Surpris parle «viento blanco», le dangereux vent de neige des Andes.
Heureusement, Joachim a appris à connaître les indices de la présence d’eau. Sinon il serait sans doute déjà mort. Les sources sont souvent borées, les mares saumâtres. Si le cheval boit, l’homme peut boire. Mais pas question de voyager avec un chien, qui trempe son museau dans n’importe quelle gouille. Les déplacements se font de nuit, le soleil du jour étant trop dangereux à cette altitude. Bientôt, Joachim envisage aussi de fabriquer à Angosto des fromages de chèvre dont les Chiliens du désert d’Atacama sont friands. Ni les distances, ni le temps ne comptent. Il lui faudra aussi recommencer à passer au tamis les ruisseaux de la Cordillère; il y a déjà trouvé quelques pépites grosses comme le pouce, des pépites que quelques malfrats de Salta lui ont subtilisées après l’avoir fait boire – au nom de l’amitié. Mais Joachim n’a pas le temps de la rancune. Trente-deux ans et encore tant de choses à faire. Peut-être des croisements avec certaines races européennes permettraient-ils d’acclimater le cheval dans ces régions où seules survivent les mules. Peut-être…

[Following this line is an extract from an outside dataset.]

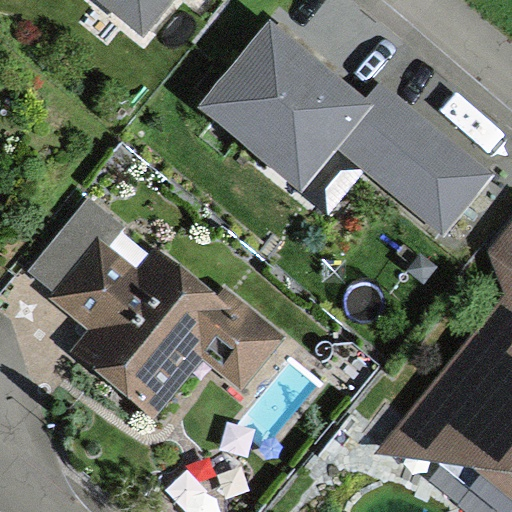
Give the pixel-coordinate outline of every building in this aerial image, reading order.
[(95,0),(147,43),(183,0),(95,0)] [(366,113),(271,36),(207,114),(302,191),(338,147),(443,232),(486,179),(381,94),(366,113)] [(511,229),(489,257),(511,276),(511,229)] [(91,332),(71,356),(153,422),(204,359),(245,392),(283,345),(216,291),(213,295),(159,251),(139,276),(93,239),(46,296),(91,332)] [(511,511),(511,288),(377,462),(470,478),(511,511)]
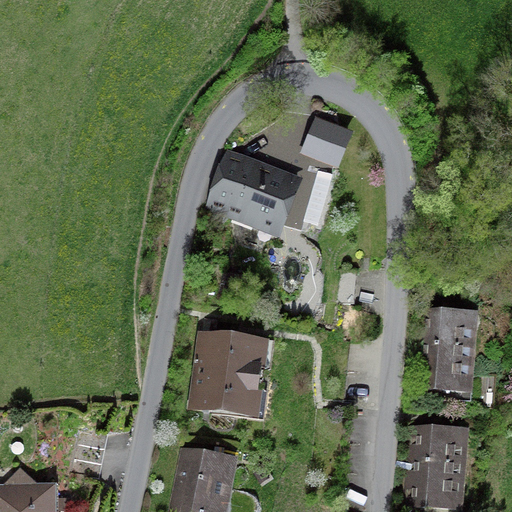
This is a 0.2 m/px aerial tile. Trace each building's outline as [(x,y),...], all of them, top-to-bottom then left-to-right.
[(302,188),(229,158),(207,209),(281,240),(302,188)] [(360,274),(339,270),(334,300),(355,303),(360,274)] [(246,278),(232,274),(228,289),(242,293),(246,278)] [(485,314),(432,309),(424,394),(478,398),(485,314)] [(271,344),(202,336),(193,411),(262,419),(271,344)] [(350,369),(353,346),(326,343),(324,366),(350,369)] [(347,396),(350,369),(324,366),(320,393),(347,396)] [(350,414),(322,411),(313,484),(340,488),(350,414)] [(108,436),(80,430),(71,474),(99,480),(108,436)] [(468,511),(474,435),(418,431),(412,511),(468,511)] [(229,511),(241,464),(183,451),(169,511),(229,511)] [(60,511),(61,487),(0,486),(0,511),(60,511)]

Peut-être est-ce tout cela, la condition de gaucho contemporain. Le respect scrupuleux de la tradition chaque fois où elle a fait ses preuves, le défi de la nouveauté chaque fois où l’homme, face à l’immensité et la démesure, est capable d’imaginer une nouvelle route.
Pourquoi? Sans doute parce que le gaucho est le fruit d’une rencontre, celle de l’homme européen et des dimensions américaines, et parce que cette rencontre, malgré le temps, les désillusions, l’évolution des techniques et l’essoufflement du grand élan initial, n’a pas encore épuisé toutes ses surprises.